Conviene tener en cuenta que se trata de un binomio inseparable: si hay premio,
hay castigo, y viceversa. Algunos pedagogos animan solo a que se premie,
dejando de lado el castigo, pero la ausencia de premio, especialmente cuando
otros se lo llevan ya es un castigo. En la actualidad es (prácticamente)
imposible educar sin recurrir al premio-castigo. Y cada vez queremos más. A
cada nuevo problema o escándalo se ofrece (y se pide) una única solución: más
leyes. Y aquí llega Tácito, historiador y cónsul romano, a poner los puntos
sobre las íes: "Cuanto más corrupta es una sociedad, más leyes promulga".

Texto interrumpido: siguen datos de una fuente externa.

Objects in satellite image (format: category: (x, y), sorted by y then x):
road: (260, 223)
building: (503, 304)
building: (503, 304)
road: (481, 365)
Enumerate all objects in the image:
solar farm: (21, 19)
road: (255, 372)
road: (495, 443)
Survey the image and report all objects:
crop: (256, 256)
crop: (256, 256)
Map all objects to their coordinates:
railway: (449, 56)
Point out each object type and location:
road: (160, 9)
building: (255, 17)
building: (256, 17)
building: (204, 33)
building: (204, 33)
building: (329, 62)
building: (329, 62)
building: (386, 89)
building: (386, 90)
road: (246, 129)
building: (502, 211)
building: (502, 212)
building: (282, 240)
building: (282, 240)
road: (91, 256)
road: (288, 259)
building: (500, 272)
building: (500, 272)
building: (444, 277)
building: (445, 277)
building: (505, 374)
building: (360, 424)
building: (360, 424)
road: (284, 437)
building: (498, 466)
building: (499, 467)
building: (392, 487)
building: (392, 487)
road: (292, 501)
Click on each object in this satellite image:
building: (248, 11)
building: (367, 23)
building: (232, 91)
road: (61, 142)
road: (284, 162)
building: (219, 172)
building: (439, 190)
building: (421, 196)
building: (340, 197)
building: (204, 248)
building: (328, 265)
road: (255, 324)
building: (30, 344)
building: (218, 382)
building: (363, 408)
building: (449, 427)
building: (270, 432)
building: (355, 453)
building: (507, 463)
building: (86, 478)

La otra cuestión relevante tiene que ver no ya con los inspiradores de las
leyes, aquellos que vigilan que siempre les favorezcan, sino con lo que las
redactan. Se trata de un cuerpo de funcionarios altamente especializados y
desconocidos (Rodrigo Mora) que manejan un lenguaje ajeno a la mayoría y
forman parte del estado independientemente del gobierno de turno, aparece así
una nueva élite (menor, eso sí) en nuestra historia. Una cosilla más: he
escrito que hay quien vigila para que las leyes siempre les favorezcan. Bueno,
no es del todo así. En realidad, les importa un comino lo que pongan las leyes
porque estas son para el pueblo dominado y no para los dominadores. Para ellos
está la impunidad, las apelaciones, las oportunas prescripciones y, como último
recurso, los indultos. Otro autor viejuno, Anacarsis, filósofo escita (s. VI
ac): "Las leyes son como las telarañas, ya que si algo indefenso e
insignificante cae en ellas, lo atrapan con fuerza, pero si algo grande cae en
ellas, rompe la trampa y escapa".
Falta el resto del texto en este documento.